Die oben genannten Herren sind von Mercury?

divefreak
04.04.2005, 18:23
Unser Boot ist ein Buster XXL

http://www.busterboat.com/en/221_xxl_tech.html

Die Version die wir haben, ist bis max. 115 PS zugelassen, inzwischen ist der bis 150 zugelassen. Wir kennen auch gerade einen, der sich auch einen Buster XXL geholt hat - leider motorierisert mit einem Mercury Optimax 115 PS - kann man also nicht Vergleich ranziehen.

Die oben genannten Herren sind von Mercury?


Grob schon, wie schnell ist der? Ein Paar Knoten wird man zwar abziehen müssen und bei der Propellersteigung ist die Frage ob die Untersetzung vergelichbar ist.
Aber euer Motor hat ja mal mit dem jetzigen Prop seine Drehzahl erreicht.
Habt ihr das Boot mal gewogen?

MFG René

Ralf Schmidt
04.04.2005, 21:24
Hallo Westminster,
ist das ein EFI oder ein Vergasermotor?
was ist mit der Leerlaufdrehzahl? , ist die zu hoch oder normal, arbeit der Choke?

TBraun
05.04.2005, 08:17
@ divefreak:

Der Buster mit dem Optimax ist noch nicht im Wasser - Jungfernfahrt steht noch aus.

@ Ralf Schmidt:

Ist ein Mercury 115 EFI FourStroke, Leerlaufdrehzahl ist OK und gem. Servicehandbuch im grünen Bereich.

TBraun
11.04.2005, 15:21
So, am Freitag haben wir mal eine Testfahrt gemacht - mit neuen Zündkerzen und mit Anti - Pockenfett :) eingeschmierten Rumpf.
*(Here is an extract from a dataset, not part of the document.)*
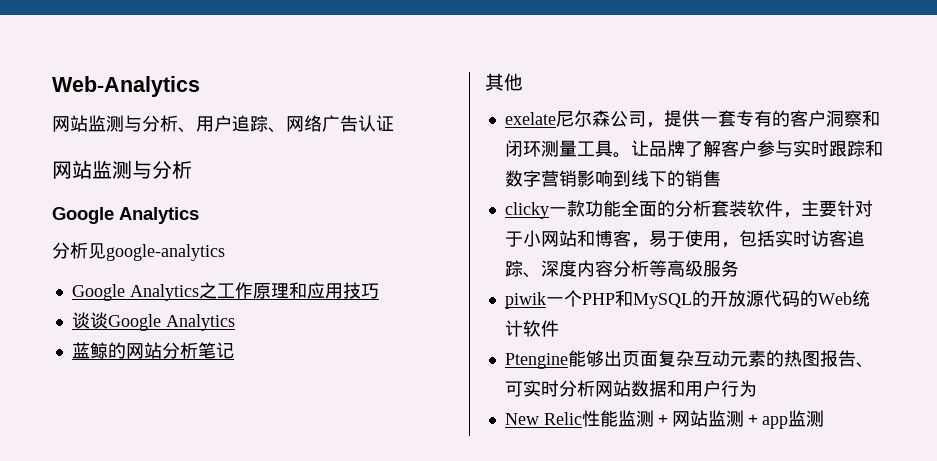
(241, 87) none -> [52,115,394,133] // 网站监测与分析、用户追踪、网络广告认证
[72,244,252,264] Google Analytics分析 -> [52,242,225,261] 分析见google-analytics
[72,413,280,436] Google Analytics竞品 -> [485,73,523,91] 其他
Der Buster war völlig leer - lediglich zwei Männer mit sagen wir mal 170 kg :) und ca. 60l Benzin an Bord, 17er Schraube.

Mit GPS haben wir 64,8 km/h gemessen, Lastdrehzahl geschätzt am Motor bei ca. 5700 rpm.

Das ist gar nicht soweit weg von den 6000rpm, die er machen soll. Der Motor hörte sich auch viel aggressiver an.

Wir werden jetzt denächst noch mal eine Testfahrt machen, diesmal Standardzeug (Anker, Pumpen usw.), mit 4 - 5 Leuten und zweimal Tauchzeug. ausserdem versuchen wir eine 15er oder 14er Schraube zu organisieren und die zu benutzen.

Erwarten tun wir dann 50 - 55 km/h. Sollten wir diese erreichen, scheint es tatsächlich ein Zündkerzenproblem gewesen zu sein.